# PETSMART



## onefish2fish

so check this out lol
I walk recently walk into a Petsmart ( eastbrunswick, nj to be exact ) and walk over to the fish tanks which are fairly clean and decent looking. i know what im getting already so thats not a problem. so i go to the tank with ghost shrimp in it. i came here because its closer than any LFS by me and petsmart ghost shrimp are cheaper, 33c a pop. anyways i want to get some more since i only have about 4 or 5 in my 55g because fish were eating them ( but i took care of that, and i know they're ment for food but i think they're cool ) so i wanted to replenish my quantity lol.
so this younger lady (unfortunatly i didnt catch a name because i didnt expect a problem) approaches me asking if i want help. i say yes please, ghost shrimp, ill take as many as you have. 
so she replies, clear shrimp, ohh theyre here somewhere and shes looking at all the tanks
meanwhile im standing infront of the tank they are in
she finally finds it :roll: and goes, i only see 1 in there
meanwhile i see 5 to 10 so i ask kindly if she could move the rock in there because i know they like to hide on or under them.
she hesistates and finally does, WITH THE NET! idiot. and shes stirring up the tank, stressing the fish, and just making a complete mess.
she keeps complaining on how "she can not catch any" so while shes trying to snag some i walk to the other end of the tank section and grab the specimen holder ( the clear container that hangs on the tank that you put caught fish in) and as i turn to walk towards her shes approaching me, net in hand and says "thank you" and dumps ghost shrimp into the EMPTY CONTAINER! omg :evil: i ever so kindly remind her that these are living creatures and they need WATER and she replies like a snot "i know" and heads to the tank to try to scoop up some more shrimp. well with her face pressed to the glass "trying to catch them" it didnt take me long to turn around and walk right on out. I am absolutly disgusted, disapointed and pissed about this. i understand petsmart cannot hire marine biology grads but hire someone with a little common sense, or give them minimal training on the animals they sell for christ sake!

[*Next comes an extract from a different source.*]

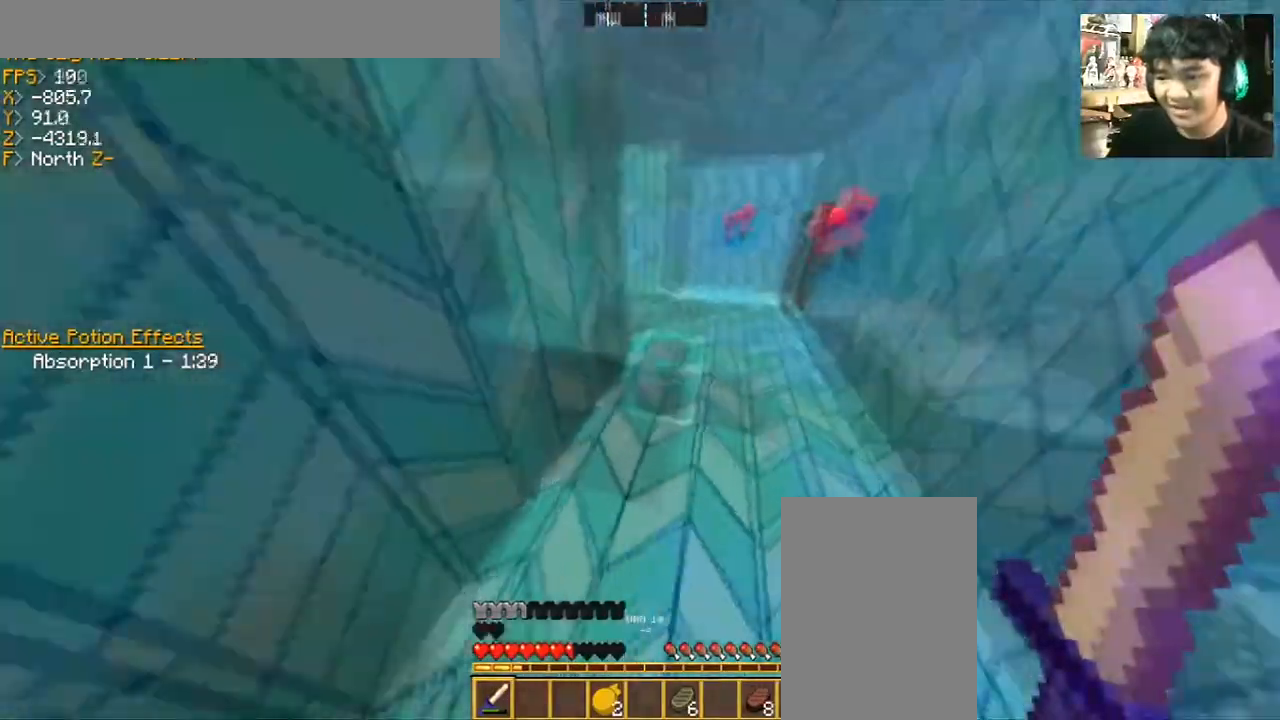
{"keys": ["w"], "mouse": [], "events": [[134, "space", "up"], [200, "d", "down"], [367, "d", "up"]]}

HOW DO YOU PUT SOMETHING IN A DRY, EMPTY CONTAINER!!!!!!!!!! any how i explained to petsmarts corp. my concerns of their poor quality employees/service (which im sure will do nothing and get me no response) but im not stopping here. ill stand outside their store with a sign reminding customers not to shop there until i get arrested! ( j/k i wish i had time for that :lol: ) but on a serious note, take fish shopping seriously and if there is the option of going to a "LFS" please do it for the sake of some knowledge in fish keeping and keeping the hobby alive (for people that care) even if it cost a dollar or two extra for that fish. me personally will NEVER EVER go to petsmart again even if its for a bottle of cardboard flakes or a dog bone for my sisters little gremlin mini pin. ill take the extra 20-30 minute drive ( using more gas and time ) just to go to an actual fish store, because again I AM ABSOLUTLY DISGUSTED AND PISSED!! even though i knew places like this arent the best to shop, like i said ghost shrimp are cheaper here and its closer to my house, well never again petsmart, never again.[/code]


----------



## 1077

To be fair it should be noted that not all chainstore employees are uneducated in regards to fish and their care. It is sad that more are ignorant than are helpful. But it is not entirely fair for there are also many LFS employees that are equally ignorant just as there are some of both who can be quite helpful. These chain stores have little interest in fish or other pets except from a commercial view. They do not raise the pets or breed the pets. It is in the best interest of hobbyists and pet owners to be more knowledgeable than these people who only as stated have a commercial interest in the pets they sell. If fish or pets die some of the blame must lie with those who do not perform their own research before buying pets that may or may not be healthy from the outset. These stores have commercial obligations as opposed to emotional obligations. They know for every fish or pet that there will always be ten prospective consumers.


----------



## Tyyrlym

While you had an awful experience with this particular store I live near three Petsmarts and while they aren't my go-to place for fish they're still decent enough that I wouldn't recoil in horror at having to go there to get a fish my LFS didn't stock.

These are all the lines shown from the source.